Wednesday, April 16, 2008

from the dept. of mobile dining

When the weather is as unseasonably beautiful as it was last week, what better to do than to bike out (mobile) and sample some N. Mississippi food carts (also mobile)? Of course you can't think of an answer to that question; that's what makes it rhetorical. And we couldn't think of a suitable response either (even though we had plenty of other errands to take care of), so off we went on our new bikes to seek out some early spring bites.

After huffing and puffing our way over to North Portland (hey, it's been a while since we've ridden across town - rainy-old-Portland's a tough place to bike half the year!), we pulled up to Moxie Rx. Take all of the Americana kitsch of a roadside dinner and cram it into a sunny little turquoise-and-red trailer and you've got a sense of what Moxie looks like. Sitting on their lot makes you feel like you're somewhere in the South, maybe Texas. The food, though, is 100% Portland, focusing on "elixirs" and "tonics" (juice blends) and comforting breakfast sandwiches and pastries that would probably fill the
prescription just as well for a hangover cure as for a bright-eyed early riser. We'd gotten there around noon, so many of their breakfast options were sadly sold out. We decided to share a homemade cheddar biscuit with an herbed egg and smoked salmon, along with a grapefruit fizz (fresh-squeezed grapefruit juice, basil, soda water) to cool us off from the hot ride over. The biscuit was cute-as-a-button and very tasty; its cheese just beginning to melt from the heat of the egg. Our freshly-blended soda was just the refreshing sip that we needed and it made us anxious for summer weather. But we were still hungry (surprise!), so we climbed back on our bikes and pedaled a little ways up the street.

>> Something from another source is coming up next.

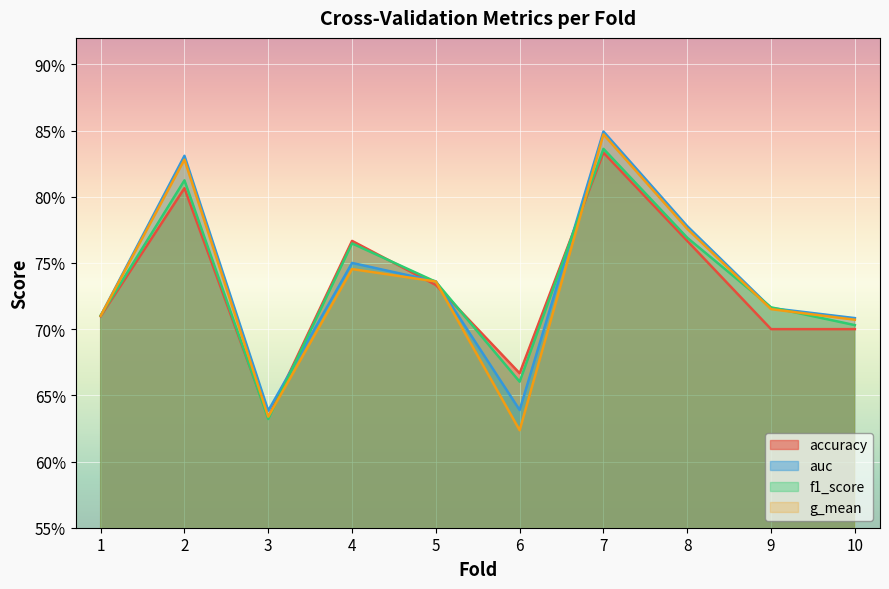

In g_mean, how many points are higher than both neighbors (excluding endpoints)?

3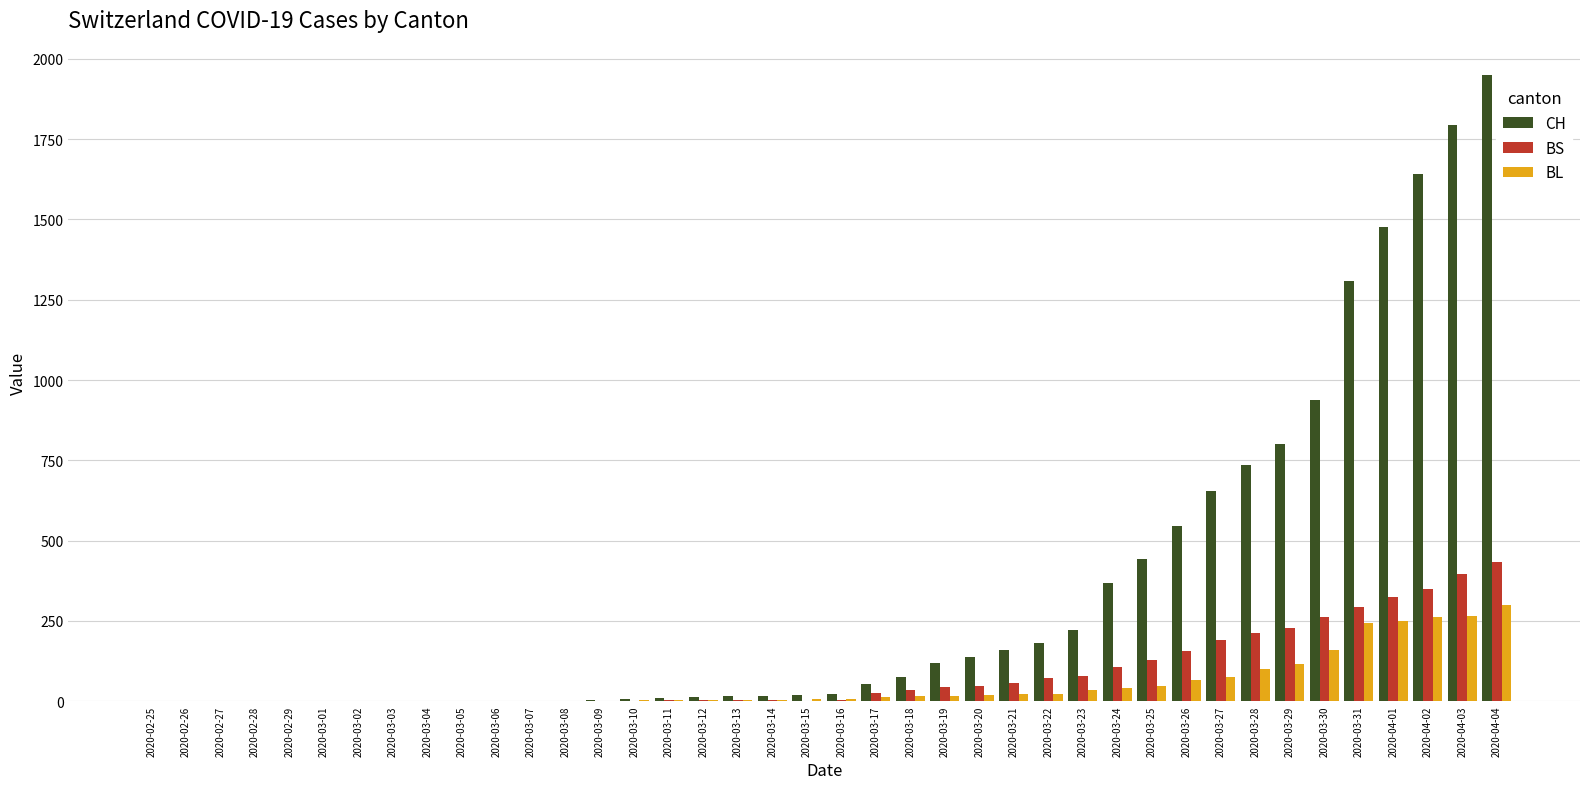

How many groups of bars are there?

40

Junior Ambassador's looks more like a Home Depot storage shed than something on wheels, but that doesn't slow its emissary down from sharing his Mostlandian home cuisine with Portlanders. Springing out of the diplomatic successes of their early ice cream deliveries, Rudy (the T. in the M.O.S.T), started a food cart featuring panwiches (savory pancake-sandwiches) and fresh, unusual ice creams. We shared a Turkey Ruby panwich (turkey and red cabbage sauerkraut on rye pancake), which was toothsome and delicious. The pancake was much denser than a breakfast flapjake, probably yeasted, and more like a
muffin or sponge-y blin. Before we'd even finished our panwich though, we already had our ice cream requests in: one strawberry chipotle and one maple "strip tease." The strawberry could have had more of the smokiness from the chipotle peppers, but it did have a nice, very subtle spiciness. The maple flavor, however, was a perfect 10 with just the right amount of sweetness. As for the "strip tease?" That would be a bacon strip, the crispy, salty bits of which perk up every single bite.

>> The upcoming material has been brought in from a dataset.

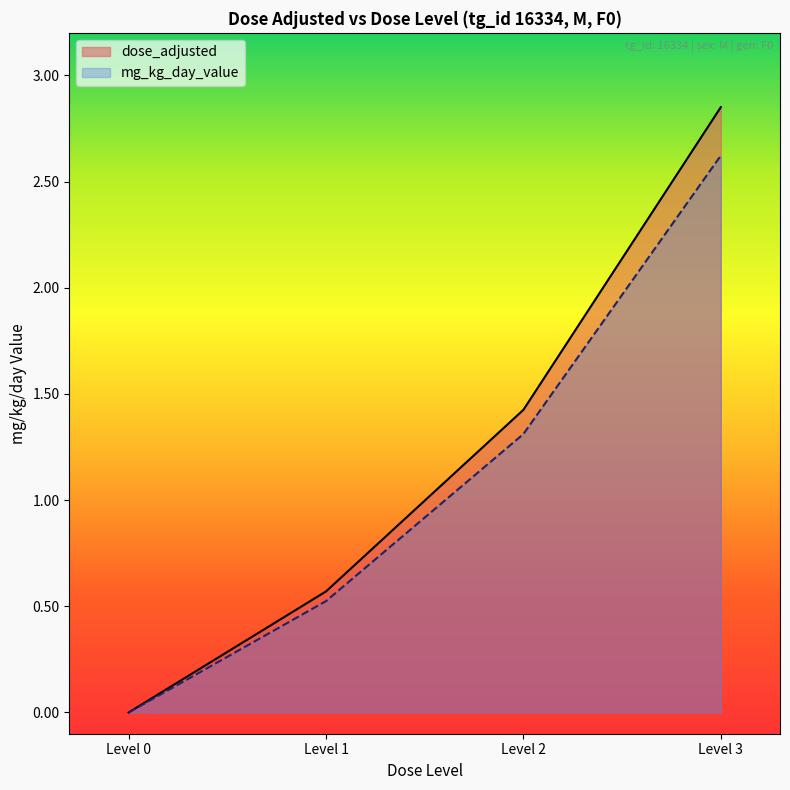

How many data points in dose_adjusted are above 1?

2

Now, rather than only regaling you with tales of what we already ate, this post has a participation portion! This Saturday, if you are in Portland, Willamette Week and foodcartsportland.com are hosting a food cart confab called Eat Mobile, featuring Altengartz Bratwurst, Asian Station Cafe, Biggs Bros Wings, Micro-Mercantes (homemade Tamales), India Chaat House, Junior Ambassador, Julia’s Mobile Cafe (Russian Food), Moxie RX, NW Hotdogs (Mercy Corps vendor), Tabor (czech food), Tita’s Pista. We can't tell you about a lot of these places, but we can definitely speak to the awesomeness of Jr. A's, Moxie and Chaat House. Since we'll be out of town (eating from New York carts, no doubt), the duty falls upon you all to go as our representatives and eat like you imagine we would.

It's only five dollars.
There will be one-dollar Bridgeport beers.
All of the money goes to help MercyCorps NW's awesome small-business programs (which help out a lot of local restaurants).

See the Willamette Week site for details/directions.